Read a blog by Joanna Scales, author of the CaSE and the EPC joint report on the ‘Role of EU membership in UK science and engineering research’.
New Report on EU membership and UK research
16 Dec 2015
With this report we aim to inform the debate about an important aspect of what is a much wider, and hugely complex, question on the UK’s membership of the EU. Ahead of the UK’s upcoming EU referendum, for which the date is yet to be confirmed, we hope to add to the growing body of information on the role that EU membership plays in UK research. This role is complex, ranging from the funding the EU provides for UK research, through to the increased reach and impact that it facilitates through collaboration and freedom of movement. In addition, there is the influence of EU regulation and legislation in the UK, which although outside of the scope of this report, merits further attention.

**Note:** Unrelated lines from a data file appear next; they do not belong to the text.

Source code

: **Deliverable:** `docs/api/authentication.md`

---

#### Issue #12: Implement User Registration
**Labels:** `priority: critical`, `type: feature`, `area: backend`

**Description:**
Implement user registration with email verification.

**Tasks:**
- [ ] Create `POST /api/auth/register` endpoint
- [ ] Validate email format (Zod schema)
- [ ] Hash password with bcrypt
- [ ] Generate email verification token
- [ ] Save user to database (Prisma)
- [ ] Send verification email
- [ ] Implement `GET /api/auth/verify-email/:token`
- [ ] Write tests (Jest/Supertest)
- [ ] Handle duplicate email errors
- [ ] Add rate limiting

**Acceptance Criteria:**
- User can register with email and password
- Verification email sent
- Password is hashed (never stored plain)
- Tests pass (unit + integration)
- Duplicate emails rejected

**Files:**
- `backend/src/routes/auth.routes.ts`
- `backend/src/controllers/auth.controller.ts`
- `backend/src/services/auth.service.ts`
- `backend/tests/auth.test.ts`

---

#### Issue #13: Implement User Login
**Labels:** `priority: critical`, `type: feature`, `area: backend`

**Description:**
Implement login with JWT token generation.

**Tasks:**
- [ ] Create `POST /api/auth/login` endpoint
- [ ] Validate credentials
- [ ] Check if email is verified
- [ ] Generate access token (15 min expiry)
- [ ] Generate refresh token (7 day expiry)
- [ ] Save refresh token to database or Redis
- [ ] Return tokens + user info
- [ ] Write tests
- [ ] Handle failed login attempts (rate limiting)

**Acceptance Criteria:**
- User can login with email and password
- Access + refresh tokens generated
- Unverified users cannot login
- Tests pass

This report contains evidence and insight gained from our data analysis and interactions with the science and engineering community. We have fed this report into the House of Lords Inquiry into EU membership and UK research, the evidence sessions for this are now underway, and we will watch with interest to see the outcomes of the inquiry. Throughout the report we have largely focused on research conducted in UK universities, in part due to the availability of data. However, the interaction between industry and the EU is also an essential part of this complex issue, and further communication with this sector is needed to assemble a more complete picture of the wider impacts of the EU on the UK research environment.
Examining the figures, overall, the UK is a net contributor to the EU, but it is a net receiver of EU funding for research; receiving €8.8bn between 2007 and 2013. Moreover, the importance of EU funding to research is growing (Figure 1), with half of the increase in UK university research budgets over this period coming from EU government sources. In an environment of financial strain it is clear that the EU has provided a valuable source of funding for a sector which benefits the wider public and provides a significant contribution to the resilience of the UK economy.
Figure 1. The proportion of research funding income to UK Higher Education Institutions (HEIs) from different sources.
As part of this project we conducted a survey to capture the views of the research community. We were delighted with the number of responses we received- many thanks to those who contributed. The results of the survey were overwhelmingly positive, with 93% of all respondents agreeing that EU membership benefits UK science and engineering research (Figure 2). The survey responses also highlighted many other influences that EU membership and funding has on UK research. These include: improving the quality, reach and application of research, facilitating collaboration and allowing access to highly skilled individuals and specialist equipment.
Figure 2. Researchers’ views on the benefit and importance of EU membership and funding to UK research.
The report also contains a number of case studies. Personally, I found the experiences and stories of individual researchers working on EU funded projects fascinating. A common theme in these stories was the way in which EU projects enabled the researchers to apply their skills, knowledge and expertise to a range of applications, largely due to the collaborative nature of EU funded projects.
For example, my conversations with the University of Leicester moved rapidly from space exploration to land mine detection, and those with Plymouth University jumped from the micro-structure of cheese, to biogas production. Many of the researchers I spoke to wanted to make it clear that as experts in one field they would be unable to ensure that their research was applied to address multiple problems if working in isolation. The questions of how to solve large global problems and facilitate multi and cross-disciplinary research, while ensuring that we have trained researchers now and in the future, seem to be cleverly addressed in EU funded projects.
Throughout my conversations with researchers the positive aspects of participating in EU funded projects were clear, as were the negatives. The latter included the challenges in applying for and reporting on EU grants, and the more day-to-day operational difficulties of collaborating with large numbers of people across multiple institutions and countries. However, the researchers I spoke to, rather than being put off by these challenges had embraced them, feeling that they, on both an institutional and personal level, were gaining from being able to work alongside researchers whose approaches may be very different, but could be complementary to their own.
The motivation and enthusiasm of the researchers to carry out collaborative, and often cross-disciplinary research, as facilitated by EU funding, was inspiring. These personal stories were for me the most enjoyable and rewarding aspect of researching this report, and, as far as I am concerned, carry clear arguments for the benefits that EU membership brings to the UK research environment.